After an “ownership change,” the IRS limits the amount by which a loss corporation can offset its taxable income. The purpose of 382 was to prevent the “trafficking” of NOLs—in other words, to limit their benefit when new shareholders who did not bear the actual economic burden of the losses acquire a controlling interest in a loss corporation. An ownership change is defined as a change in the percentage of ownership of the loss corporation’s stock owned by the “5 percent shareholders” of more than 50 percentage points (by value) over a 3-year period. The term “5 percent shareholder” includes any person or public group holding 5 percent or more of the corporation’s stock, directly or indirectly, during the testing period. Ownership shifts trigger an IRS filing, which can be complex and expensive. Some loss corporations may not carefully track their ownership since 382 limitations are only implicated when the corporation becomes profitable.

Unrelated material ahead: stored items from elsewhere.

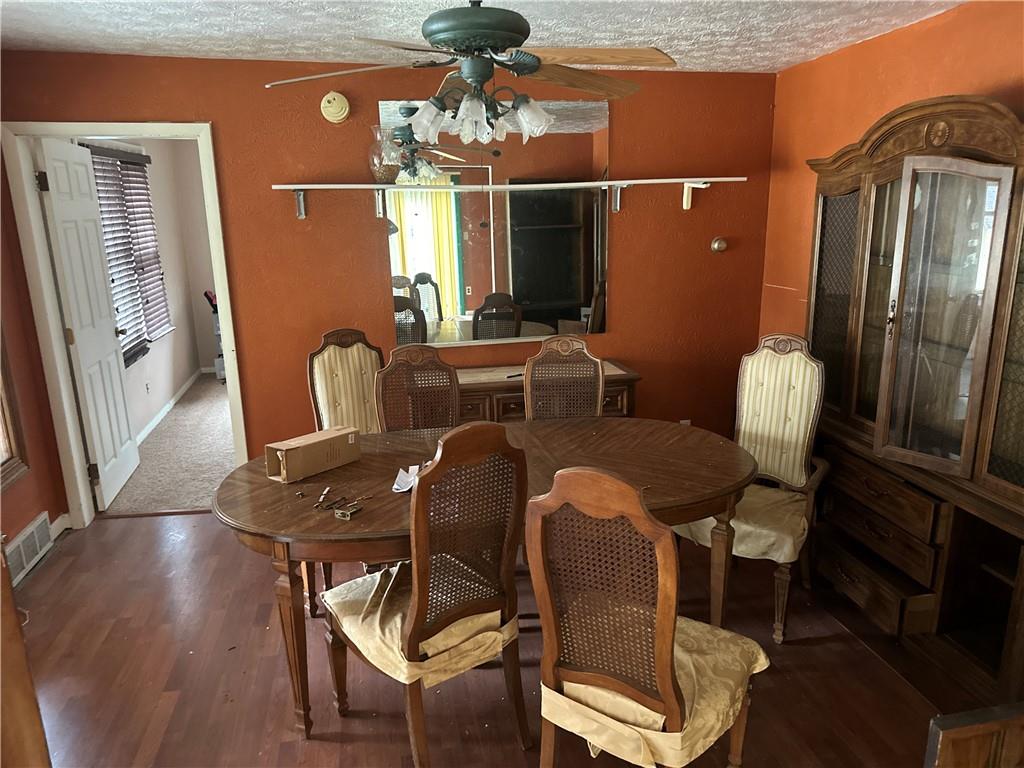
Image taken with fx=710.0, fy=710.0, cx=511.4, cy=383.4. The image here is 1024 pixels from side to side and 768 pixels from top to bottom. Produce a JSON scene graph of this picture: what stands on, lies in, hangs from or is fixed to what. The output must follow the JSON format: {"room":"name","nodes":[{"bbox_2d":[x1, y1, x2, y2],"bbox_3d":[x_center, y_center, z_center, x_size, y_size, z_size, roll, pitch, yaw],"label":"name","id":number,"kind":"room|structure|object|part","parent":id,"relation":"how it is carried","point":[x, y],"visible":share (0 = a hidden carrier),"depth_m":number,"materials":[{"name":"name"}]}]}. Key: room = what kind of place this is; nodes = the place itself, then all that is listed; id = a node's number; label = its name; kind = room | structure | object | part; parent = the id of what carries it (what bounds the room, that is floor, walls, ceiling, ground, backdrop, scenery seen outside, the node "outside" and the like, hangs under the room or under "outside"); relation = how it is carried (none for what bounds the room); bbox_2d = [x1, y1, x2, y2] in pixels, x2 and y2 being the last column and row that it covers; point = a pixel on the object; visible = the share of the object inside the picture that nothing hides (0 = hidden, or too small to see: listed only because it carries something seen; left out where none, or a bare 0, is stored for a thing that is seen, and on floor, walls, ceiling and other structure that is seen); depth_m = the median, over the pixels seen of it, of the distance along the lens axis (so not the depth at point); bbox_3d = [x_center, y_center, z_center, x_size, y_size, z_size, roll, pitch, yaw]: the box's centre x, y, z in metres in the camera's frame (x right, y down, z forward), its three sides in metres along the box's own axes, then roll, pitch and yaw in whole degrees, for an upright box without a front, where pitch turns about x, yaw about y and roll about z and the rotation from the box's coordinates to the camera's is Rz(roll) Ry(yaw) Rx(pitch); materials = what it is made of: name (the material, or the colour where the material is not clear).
{"room":"dining room","nodes":[
{"label":"dining room","id":0,"kind":"room"},
{"bbox_2d":[0,146,65,568],"bbox_3d":[-2.186,0.123,1.729,0.143,2.412,4.244,-4,14,-10],"label":"left wall","id":1,"kind":"structure","parent":0,"point":[20,528],"depth_m":3.59,"materials":[{"name":"red paint"}]},
{"bbox_2d":[0,326,30,492],"bbox_3d":[-2.370,-0.254,2.784,0.141,1.713,1.148,-4,14,-10],"label":"window","id":2,"kind":"structure","parent":1,"relation":"in","point":[15,470],"depth_m":3.39,"materials":[{"name":"brown wood"}]},
{"bbox_2d":[4,512,53,586],"bbox_3d":[-2.355,0.818,3.416,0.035,0.182,0.519,-4,14,-10],"label":"floor vent","id":3,"kind":"object","parent":1,"relation":"attached to","point":[28,541],"visible":0.95,"depth_m":3.46,"materials":[{"name":"white metal"}]},
{"bbox_2d":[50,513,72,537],"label":"baseboard","id":4,"kind":"structure","parent":1,"relation":"attached to","point":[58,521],"depth_m":3.86,"materials":[{"name":"white paint"}]},
{"bbox_2d":[75,138,215,438],"bbox_3d":[-2.998,-0.841,5.573,0.137,2.462,3.690,-4,14,-10],"label":"bedroom wall","id":5,"kind":"structure","parent":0,"point":[177,336],"depth_m":6.47,"materials":[{"name":"paint"}]},
{"bbox_2d":[85,143,169,364],"bbox_3d":[-2.948,-0.955,5.337,0.157,1.540,1.528,-4,14,-10],"label":"window","id":6,"kind":"structure","parent":5,"relation":"in","point":[138,164],"depth_m":5.52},
{"bbox_2d":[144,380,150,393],"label":"wall socket","id":7,"kind":"object","parent":5,"relation":"attached to","point":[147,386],"visible":0.98,"depth_m":5.65,"materials":[{"name":"white"}]},
{"bbox_2d":[137,370,202,444],"bbox_3d":[-2.961,0.280,5.929,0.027,0.083,2.495,-4,14,-10],"label":"baseboard","id":8,"kind":"structure","parent":5,"relation":"attached to","point":[172,401],"depth_m":6.21,"materials":[{"name":"white paint"}]},
{"bbox_2d":[102,372,238,516],"bbox_3d":[-1.536,0.303,6.012,3.518,0.094,3.633,-4,14,-10],"label":"carpet floor","id":9,"kind":"structure","parent":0,"point":[210,433],"depth_m":5.05,"materials":[{"name":"beige carpet"}]},
{"bbox_2d":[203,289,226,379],"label":"vacuum cleaner","id":10,"kind":"object","parent":9,"relation":"on","point":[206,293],"visible":0.24,"depth_m":7.22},
{"bbox_2d":[0,51,776,516],"bbox_3d":[-0.486,-0.522,4.072,4.147,2.434,0.134,-4,14,-10],"label":"back wall","id":11,"kind":"structure","parent":0,"point":[622,231],"depth_m":3.93,"materials":[{"name":"paint"}]},
{"bbox_2d":[2,120,247,529],"bbox_3d":[-2.012,-0.276,3.878,1.004,2.107,0.167,-4,14,-10],"label":"door frame","id":12,"kind":"structure","parent":11,"relation":"in","point":[60,353],"depth_m":3.72,"materials":[{"name":"white paint"}]},
{"bbox_2d":[36,134,140,510],"bbox_3d":[-2.478,-0.335,4.222,0.162,2.054,0.779,-4,14,-10],"label":"white door","id":13,"kind":"structure","parent":12,"relation":"attached to","point":[115,364],"depth_m":4.10,"materials":[{"name":"white paint"}]},
{"bbox_2d":[320,91,350,123],"bbox_3d":[-0.922,-1.445,3.699,0.145,0.158,0.048,-4,14,-10],"label":"smoke detector","id":14,"kind":"object","parent":11,"relation":"attached to","point":[336,102],"visible":0.99,"depth_m":3.68,"materials":[{"name":"beige plastic"}]},
{"bbox_2d":[380,98,610,346],"bbox_3d":[-0.050,-0.906,4.001,1.262,1.306,0.009,-4,14,-10],"label":"wall mirror","id":15,"kind":"object","parent":11,"relation":"attached to","point":[577,261],"visible":0.94,"depth_m":4.00,"materials":[{"name":"mirror"}]},
{"bbox_2d":[269,177,750,217],"bbox_3d":[0.029,-1.023,3.882,2.587,0.172,0.244,-4,14,-10],"label":"wall shelf","id":16,"kind":"object","parent":11,"relation":"attached to","point":[295,186],"visible":0.98,"depth_m":3.81,"materials":[{"name":"white wood"}]},
{"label":"bracket","id":17,"kind":"part","parent":16,"relation":"part of","materials":[{"name":"metal"}]},
{"bbox_2d":[368,126,402,182],"bbox_3d":[-0.662,-1.193,3.721,0.188,0.278,0.191,-4,14,-10],"label":"glass vase","id":18,"kind":"object","parent":16,"relation":"on","point":[380,175],"visible":0.88,"depth_m":3.66,"materials":[{"name":"clear glass"}]},
{"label":"bracket","id":19,"kind":"part","parent":16,"relation":"part of","materials":[{"name":"white metal"}]},
{"bbox_2d":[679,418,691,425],"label":"wall socket","id":20,"kind":"object","parent":11,"relation":"attached to","point":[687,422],"visible":0.27,"depth_m":4.48,"materials":[{"name":"white"}]},
{"bbox_2d":[710,236,727,252],"bbox_3d":[1.247,-0.836,4.264,0.092,0.091,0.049,-4,14,-10],"label":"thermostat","id":21,"kind":"object","parent":11,"relation":"attached to","point":[721,244],"visible":0.99,"depth_m":4.25,"materials":[{"name":"gold metal"}]},
{"bbox_2d":[0,0,966,73],"bbox_3d":[-0.102,-1.252,1.715,4.545,0.105,4.601,-4,14,-10],"label":"ceiling","id":22,"kind":"structure","parent":0,"point":[696,54],"depth_m":3.03,"materials":[{"name":"white paint"}]},
{"bbox_2d":[262,0,674,147],"bbox_3d":[-0.111,-1.052,2.226,1.248,0.553,1.258,12,19,42],"label":"ceiling fan","id":23,"kind":"object","parent":22,"relation":"hanging from","point":[480,46],"visible":0.99,"depth_m":2.14,"materials":[{"name":"metal"}]},
{"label":"fan blade","id":24,"kind":"part","parent":23,"relation":"part of","materials":[{"name":"wood"}]},
{"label":"shade","id":25,"kind":"part","parent":23,"relation":"part of","materials":[{"name":"glass"}]},
{"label":"motor housing","id":26,"kind":"part","parent":23,"relation":"part of","materials":[{"name":"metal"}]},
{"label":"light fixture","id":27,"kind":"part","parent":23,"relation":"part of","materials":[{"name":"glass"}]},
{"bbox_2d":[8,510,994,767],"bbox_3d":[0.003,1.255,2.105,4.682,0.096,5.026,-4,14,-10],"label":"floor","id":28,"kind":"structure","parent":0,"point":[861,655],"depth_m":2.62,"materials":[{"name":"brown wood"}]},
{"bbox_2d":[0,541,50,767],"bbox_3d":[-0.981,0.489,0.932,0.521,1.852,0.665,-4,14,-10],"label":"wooden furniture","id":29,"kind":"object","parent":28,"relation":"on","point":[1,575],"visible":0.97,"depth_m":1.10,"materials":[{"name":"brown wood"}]},
{"bbox_2d":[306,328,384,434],"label":"dining chair","id":30,"kind":"object","parent":28,"relation":"on","point":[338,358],"visible":0.48,"depth_m":3.52,"materials":[{"name":"beige fabric"}]},
{"bbox_2d":[374,344,460,431],"bbox_3d":[-0.369,0.393,3.171,0.472,1.084,0.564,-4,14,-10],"label":"dining chair","id":31,"kind":"object","parent":28,"relation":"on","point":[450,381],"visible":0.45,"depth_m":3.26,"materials":[{"name":"brown wicker"}]},
{"bbox_2d":[321,421,528,765],"bbox_3d":[-0.263,0.616,2.189,0.497,1.107,0.573,-12,18,-37],"label":"dining chair","id":32,"kind":"object","parent":28,"relation":"on","point":[418,545],"visible":0.99,"depth_m":2.04,"materials":[{"name":"brown wood"}]},
{"bbox_2d":[322,558,515,689],"bbox_3d":[-0.296,0.722,2.245,0.464,0.136,0.503,-12,18,-38],"label":"seat cushion","id":33,"kind":"object","parent":32,"relation":"on","point":[352,605],"visible":0.5,"depth_m":2.11,"materials":[{"name":"beige fabric"}]},
{"bbox_2d":[210,418,754,735],"bbox_3d":[-0.035,0.680,2.697,2.014,0.749,1.067,-4,14,-10],"label":"dining table","id":34,"kind":"object","parent":28,"relation":"on","point":[367,463],"visible":0.67,"depth_m":2.45,"materials":[{"name":"brown wood"}]},
{"bbox_2d":[264,424,360,483],"bbox_3d":[-0.733,0.250,2.626,0.128,0.125,0.326,10,18,38],"label":"cardboard box","id":35,"kind":"object","parent":34,"relation":"on","point":[308,448],"visible":1,"depth_m":2.57,"materials":[{"name":"brown cardboard"}]},
{"bbox_2d":[314,486,331,508],"bbox_3d":[-0.630,0.378,2.364,0.030,0.015,0.143,-1,14,0],"label":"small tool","id":36,"kind":"object","parent":34,"relation":"on","point":[325,493],"visible":0.98,"depth_m":2.36,"materials":[{"name":"metal"}]},
{"bbox_2d":[333,501,362,518],"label":"door latch","id":37,"kind":"object","parent":34,"relation":"on","point":[340,513],"visible":0.99,"depth_m":2.23,"materials":[{"name":"metal"}]},
{"bbox_2d":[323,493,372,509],"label":"metal hardware piece","id":38,"kind":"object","parent":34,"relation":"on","point":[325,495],"visible":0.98,"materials":[{"name":"metal"}]},
{"bbox_2d":[392,462,423,493],"bbox_3d":[-0.322,0.323,2.503,0.159,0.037,0.211,5,15,25],"label":"paper","id":39,"kind":"object","parent":34,"relation":"on","point":[397,480],"visible":0.54,"depth_m":2.47,"materials":[{"name":"white paper"}]},
{"bbox_2d":[457,359,641,423],"bbox_3d":[0.031,0.316,4.042,1.298,0.784,0.465,-4,14,-10],"label":"sideboard","id":40,"kind":"object","parent":28,"relation":"on","point":[509,386],"visible":0.21,"depth_m":3.81,"materials":[{"name":"brown wood"}]},
{"bbox_2d":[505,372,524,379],"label":"pen","id":41,"kind":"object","parent":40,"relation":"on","point":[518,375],"visible":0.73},
{"bbox_2d":[522,336,606,420],"bbox_3d":[0.248,0.345,3.302,0.468,1.091,0.574,0,14,4],"label":"dining chair","id":42,"kind":"object","parent":28,"relation":"on","point":[528,399],"visible":0.48,"depth_m":3.39,"materials":[{"name":"brown wood"}]},
{"bbox_2d":[526,461,765,767],"bbox_3d":[0.364,0.692,1.883,0.511,1.111,0.575,9,17,35],"label":"dining chair","id":43,"kind":"object","parent":28,"relation":"on","point":[666,702],"visible":0.99,"depth_m":1.73,"materials":[{"name":"brown wood"}]},
{"bbox_2d":[540,609,768,767],"bbox_3d":[0.384,0.795,1.929,0.492,0.134,0.510,9,17,36],"label":"seat cushion","id":44,"kind":"object","parent":43,"relation":"on","point":[715,710],"visible":0.5,"depth_m":1.79,"materials":[{"name":"fabric"}]},
{"bbox_2d":[676,334,831,643],"bbox_3d":[1.020,0.392,2.991,0.548,1.143,0.615,9,17,35],"label":"armchair","id":45,"kind":"object","parent":28,"relation":"on","point":[783,373],"visible":0.75,"depth_m":3.01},
{"bbox_2d":[676,482,809,563],"bbox_3d":[1.003,0.571,3.016,0.494,0.144,0.505,9,17,35],"label":"seat cushion","id":46,"kind":"object","parent":45,"relation":"on","point":[736,534],"visible":0.44,"depth_m":2.84,"materials":[{"name":"beige fabric"}]},
{"bbox_2d":[802,92,1023,716],"bbox_3d":[1.682,-0.011,2.748,0.503,2.037,1.562,-4,14,-10],"label":"china cabinet","id":47,"kind":"object","parent":28,"relation":"on","point":[1001,343],"visible":0.97,"depth_m":2.68,"materials":[{"name":"brown wood"}]},
{"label":"glass door","id":48,"kind":"part","parent":47,"relation":"part of","materials":[{"name":"brown glass"}]},
{"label":"drawer","id":49,"kind":"part","parent":47,"relation":"part of","materials":[{"name":"brown wood"}]},
{"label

Poison pill plans vary. One plan could provide that, as of a certain date, existing holders and holders of new shares issued after that date will receive a dividend of one preferred share purchase right for each common share. Any person or entity that acquires 4.99% or more of the shares voids their preferred share purchase rights. The resulting dilution would keep the person’s share under the requisite 5% level—and shareholders are likely to be discouraged from purchasing enough stock to reach that level in the first place. However, this type of plan merely discourages ownership change levels of stock acquisition by making it more expensive but they do not prevent such an acquisition.
Separately, in a private letter ruling, the IRS upheld a loss corporation’s method of determining whether a merger will trigger an ownership change. The private ruling allows for a company to determine through written inquiry whether a transaction will trigger a change in ownership. The subject of the ruling, a loss corporation, solicited information through written inquiry about the stock ownership of a public group that potentially owns “overlapping” stock in both it and the corporation it plans to acquire in a proposed Code Sec. 368(a) merger. The information was collected to determine “actual knowledge” as to whether the merger will result in a change of ownership.
A loss corporation must take certain stock ownership of which it has “actual knowledge” into account to determine whether an ownership change has occurred when the loss corporate either (i) has actual knowledge of stock ownership on any testing date, or (ii) acquires knowledge before the date that the income tax return is filed for the tax year in which the testing date occurs.
The IRS determined that the additional information the public company will obtain about the stock ownership of the overlapping owners through written inquiry is an acceptable method of determining actual knowledge. This form of written inquiry can greatly simplify the process for determining actual knowledge while still providing businesses with the information they need to satisfy IRS requirements.